If we’re all honest, there is much about God in our lives that we don’t understand, much about the work of the Holy Spirit that mystifies, perplexes and unravels us no matter how much we read, learn and study. As human beings we have a deep need for assurance, security, planning, knowing and information. We have constructed a whole culture in information databases, Google, Wikipedia, etc to feed these needs. Nicodemus thought that he had all that he needed to know about God contained in the Torah, his education and his daily life as a Pharisee. Then he encountered Jesus, God incarnate, who offered him something that all of his knowledge and security could not, a true encounter and relationship with the living God.  Jesus didn’t just write Nicodemus off when Nicodemus didn’t quite “get it” the first time, no, Jesus accepted Nicodemus right where he was with his questions, wondering, and misunderstandings. Jesus’ encounter with Nicodemus revealed that what he knew and experienced in this world is fleeting and uncertain, but God promises that in the midst of all of uncertainty is the promise of being woven into unconditional love, grace and mercy.  So too, Jesus’ encounter with us proclaims that God takes the unraveling of all that we don’t understand about what God is doing in the world, ourselves and our future and promises being woven into restoration and wholeness-what we often translate as salvation.
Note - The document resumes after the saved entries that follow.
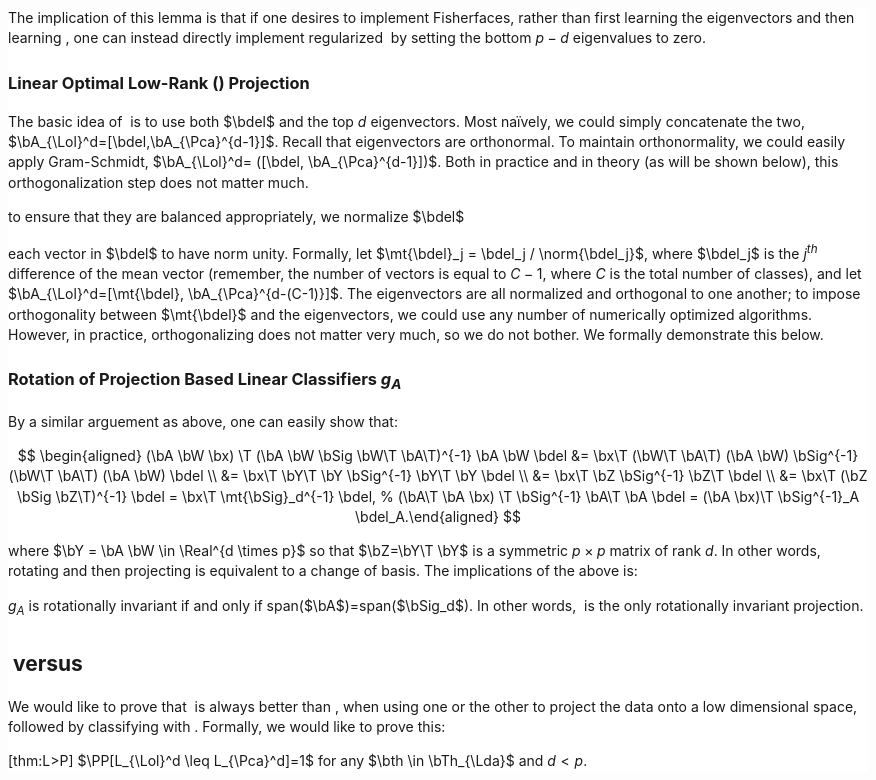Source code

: The implication of this lemma is that if one desires to implement Fisherfaces,
rather than first learning the eigenvectors and then learning , one can instead
directly implement regularized  by setting the bottom $p-d$ eigenvalues to zero.

### Linear Optimal Low-Rank () Projection

The basic idea of  is to use both $\bdel$ and the top $d$ eigenvectors. Most
naïvely, we could simply concatenate the two,
$\bA_{\Lol}^d=[\bdel,\bA_{\Pca}^{d-1}]$. Recall that eigenvectors are
orthonormal. To maintain orthonormality, we could easily apply Gram-Schmidt,
$\bA_{\Lol}^d= ([\bdel, \bA_{\Pca}^{d-1}])$. Both in practice and in theory (as
will be shown below), this orthogonalization step does not matter much.

to ensure that they are balanced appropriately, we normalize $\bdel$

each vector in $\bdel$ to have norm unity. Formally, let $\mt{\bdel}_j = \bdel_j
/ \norm{\bdel_j}$, where $\bdel_j$ is the $j^{th}$ difference of the mean vector
(remember, the number of vectors is equal to $C-1$, where $C$ is the total
number of classes), and let $\bA_{\Lol}^d=[\mt{\bdel}, \bA_{\Pca}^{d-(C-1)}]$.
The eigenvectors are all normalized and orthogonal to one another; to impose
orthogonality between $\mt{\bdel}$ and the eigenvectors, we could use any number
of numerically optimized algorithms. However, in practice, orthogonalizing does
not matter very much, so we do not bother. We formally demonstrate this below.

### Rotation of Projection Based Linear Classifiers $g_A$

By a similar arguement as above, one can easily show that:

$$
\begin{aligned}
(\bA  \bW \bx) \T  (\bA \bW  \bSig  \bW\T \bA\T)^{-1} \bA \bW \bdel 
&= \bx\T (\bW\T \bA\T) (\bA \bW) \bSig^{-1} (\bW\T \bA\T) (\bA \bW) \bdel \\
&= \bx\T \bY\T \bY \bSig^{-1} \bY\T \bY \bdel \\
&= \bx\T \bZ \bSig^{-1} \bZ\T \bdel \\
&= \bx\T (\bZ \bSig \bZ\T)^{-1} \bdel = \bx\T \mt{\bSig}_d^{-1} \bdel,
% (\bA\T \bA \bx) \T  \bSig^{-1} \bA\T \bA \bdel = (\bA \bx)\T \bSig^{-1}_A \bdel_A.\end{aligned}
$$

where $\bY = \bA \bW \in \Real^{d \times p}$ so that $\bZ=\bY\T \bY$ is a
symmetric ${p \times p}$ matrix of rank $d$. In other words, rotating and then
projecting is equivalent to a change of basis. The implications of the above is:

$g_A$ is rotationally invariant if and only if span($\bA$)=span($\bSig_d$). In
other words,  is the only rotationally invariant projection.

 versus 
--------

We would like to prove that  is always better than , when using one or the other
to project the data onto a low dimensional space, followed by classifying with .
Formally, we would like to prove this:

[thm:L\>P] $\PP[L_{\Lol}^d \leq L_{\Pca}^d]=1$ for any $\bth \in \bTh_{\Lda}$
and $d < p$.


[^1]: Although  is not a 2-step method (where embedding is learned first, and
[^2]: When having to estimate the eigenvector from the data,  performs even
We think that we can create wholeness ourselves through what we can know, control and understand. We plan, accumulate and prognosticate, but wholeness, our salvation, only comes through God, in whose image we are all created, in Jesus, whom God sent to be with us and to gather us to God and the Holy Spirit who sustains and blows us out into the world with this good news that wholeness is available not just for some but for all. We like Nicodemus will ask over and over: What does this mean? How do we know? We know because God so loved the world that God withholds nothing from us, not even Godself in Jesus Christ. This love of God is what we know and experience each and every day. Each day we are given the gift of new life by the power of the Holy Spirit , born new, with each breath that is from God. This love is what Jesus says we know and are called to tell, to testify, to others about. We tell others of this love of God in simple ways in our daily lives: a smile to someone who seems disgruntled at the grocery store, unconditional love and patience to our children or spouse, offering a kind word to a co-worker or friend, helping a neighbor in need with yard work, or offering a meal to someone ill. Offering this love of God first given to us is as simple as those actions and yet, as complex as revealing that every action and interaction is an opportunity to testify to the love of Christ from our own experiences. We don’t have to “get it” fully to share it. We simply rest and trust in God’s promise.
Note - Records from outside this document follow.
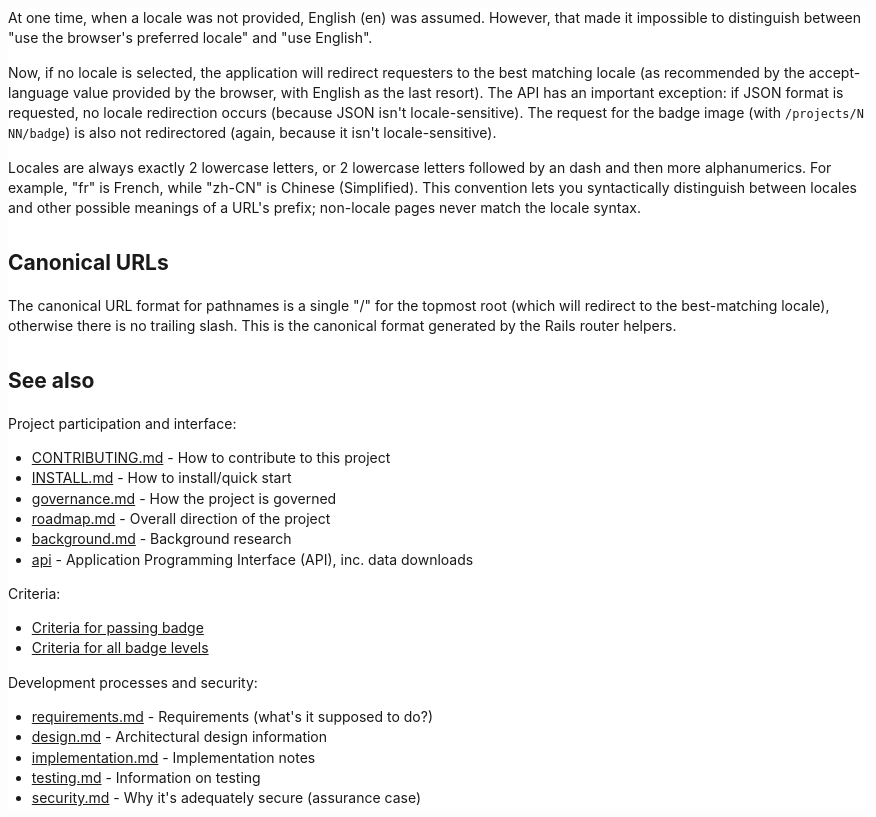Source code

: At one time, when a locale was not provided, English (en) was assumed.
However, that made it impossible to distinguish between
"use the browser's preferred locale" and "use English".

Now, if no locale is selected, the application will redirect requesters
to the best matching locale (as recommended by the accept-language
value provided by the browser, with English as the last resort).
The API has an important exception: if JSON format is requested, no
locale redirection occurs (because JSON isn't locale-sensitive).
The request for the badge image (with `/projects/NNN/badge`)
is also not redirectored (again, because it isn't locale-sensitive).

Locales are always exactly 2 lowercase letters, or 2 lowercase letters
followed by an dash and then more alphanumerics.
For example, "fr" is French, while "zh-CN" is Chinese (Simplified).
This convention lets you syntactically distinguish between
locales and other possible meanings of a URL's prefix;
non-locale pages never match the locale syntax.

## Canonical URLs

The canonical URL format for pathnames is a single "/" for the topmost
root (which will redirect to the best-matching locale), otherwise there
is no trailing slash.
This is the canonical format generated by the Rails router helpers.

## See also

Project participation and interface:

* [CONTRIBUTING.md](../CONTRIBUTING.md) - How to contribute to this project
* [INSTALL.md](INSTALL.md) - How to install/quick start
* [governance.md](governance.md) - How the project is governed
* [roadmap.md](roadmap.md) - Overall direction of the project
* [background.md](background.md) - Background research
* [api](api.md) - Application Programming Interface (API), inc. data downloads

Criteria:

* [Criteria for passing badge](https://boss-net.github.io/badge/criteria/0)
* [Criteria for all badge levels](https://boss-net.github.io/badge/criteria)

Development processes and security:

* [requirements.md](requirements.md) - Requirements (what's it supposed to do?)
* [design.md](design.md) - Architectural design information
* [implementation.md](implementation.md) - Implementation notes
* [testing.md](testing.md) - Information on testing
* [security.md](security.md) - Why it's adequately secure (assurance case)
Nicodemus didn’t fully understand everything that Jesus said to him here in chapter 3. No, Nicodemus didn’t have to have all of the answers first to be offered wholeness by Jesus, Nicodemus was a work in progress, as we all are. Nicodemus had been unraveled, undone by his encounter with Jesus Christ, but the gift and the promise is that through this same encounter he was woven into wholeness in a relationship with Christ, an experience of the love of God incarnate and so woven into the community that Jesus creates.
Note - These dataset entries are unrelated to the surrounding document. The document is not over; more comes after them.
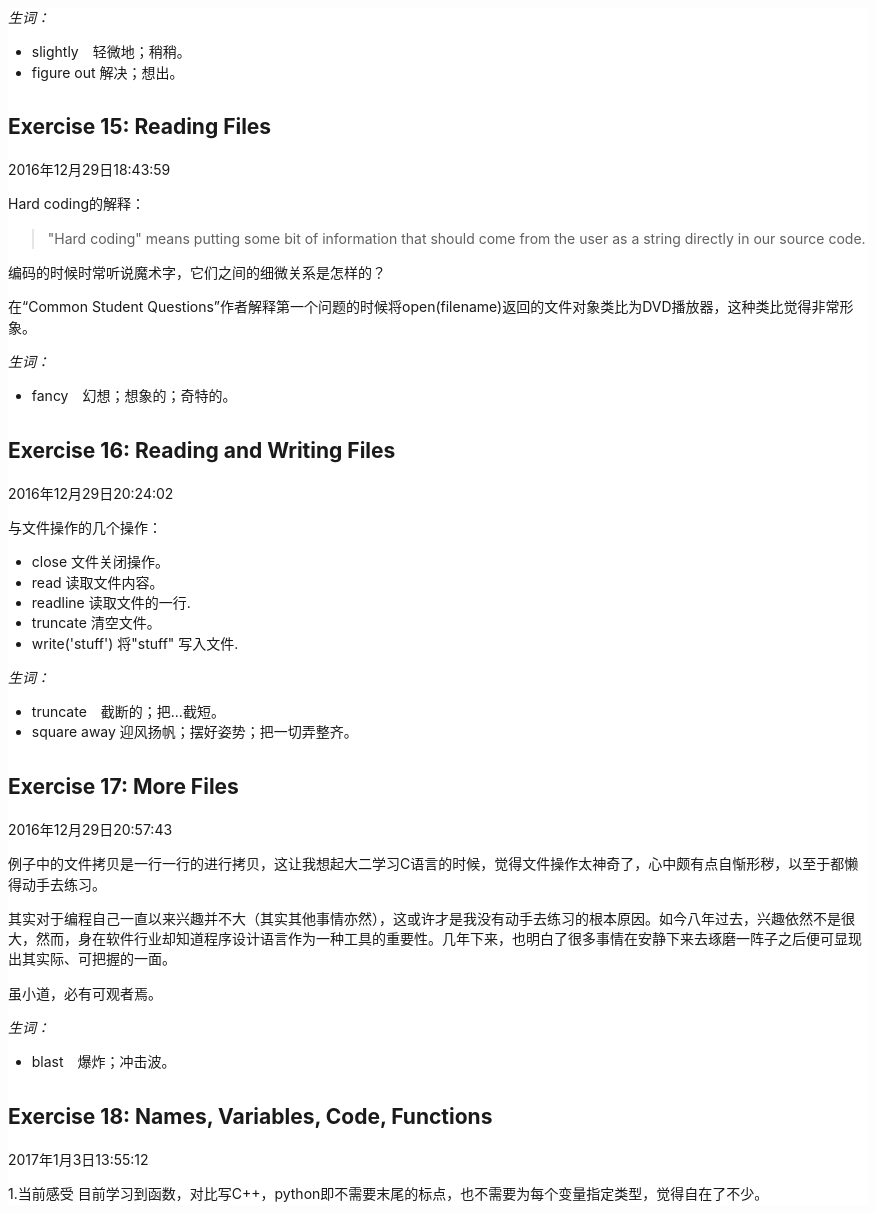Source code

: *生词：*

- slightly　轻微地；稍稍。
- figure out 解决；想出。

## Exercise 15: Reading Files
2016年12月29日18:43:59

Hard coding的解释：

> "Hard coding" means putting some bit of information that should come from the user as a string directly in our source code.

编码的时候时常听说魔术字，它们之间的细微关系是怎样的？

在“Common Student Questions”作者解释第一个问题的时候将open(filename)返回的文件对象类比为DVD播放器，这种类比觉得非常形象。

*生词：*

- fancy　幻想；想象的；奇特的。

## Exercise 16: Reading and Writing Files
2016年12月29日20:24:02

与文件操作的几个操作：

- close 文件关闭操作。
- read 读取文件内容。
- readline 读取文件的一行.
- truncate 清空文件。
- write('stuff') 将"stuff" 写入文件.


*生词：*

- truncate　截断的；把...截短。
- square away 迎风扬帆；摆好姿势；把一切弄整齐。

## Exercise 17: More Files
2016年12月29日20:57:43

例子中的文件拷贝是一行一行的进行拷贝，这让我想起大二学习C语言的时候，觉得文件操作太神奇了，心中颇有点自惭形秽，以至于都懒得动手去练习。

其实对于编程自己一直以来兴趣并不大（其实其他事情亦然），这或许才是我没有动手去练习的根本原因。如今八年过去，兴趣依然不是很大，然而，身在软件行业却知道程序设计语言作为一种工具的重要性。几年下来，也明白了很多事情在安静下来去琢磨一阵子之后便可显现出其实际、可把握的一面。

虽小道，必有可观者焉。

*生词：*

- blast　爆炸；冲击波。

## Exercise 18: Names, Variables, Code, Functions
2017年1月3日13:55:12

1.当前感受
目前学习到函数，对比写C++，python即不需要末尾的标点，也不需要为每个变量指定类型，觉得自在了不少。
Our unraveling through our encounter with Jesus in our lives weaves us into the wholeness of unconditional love of God in Christ, fills us with the Holy Spirit, the very breath of God, and relationship in the very life of God no matter what we know or don’t know. We are woven into a tight relationship with each other, the people of God, for the purpose of being the love and breathe of God in the world so that ALL people know and experience the wholeness that is available to all through God. In our encounters with Christ, we are unraveled to be made whole. Thanks be to God, Amen.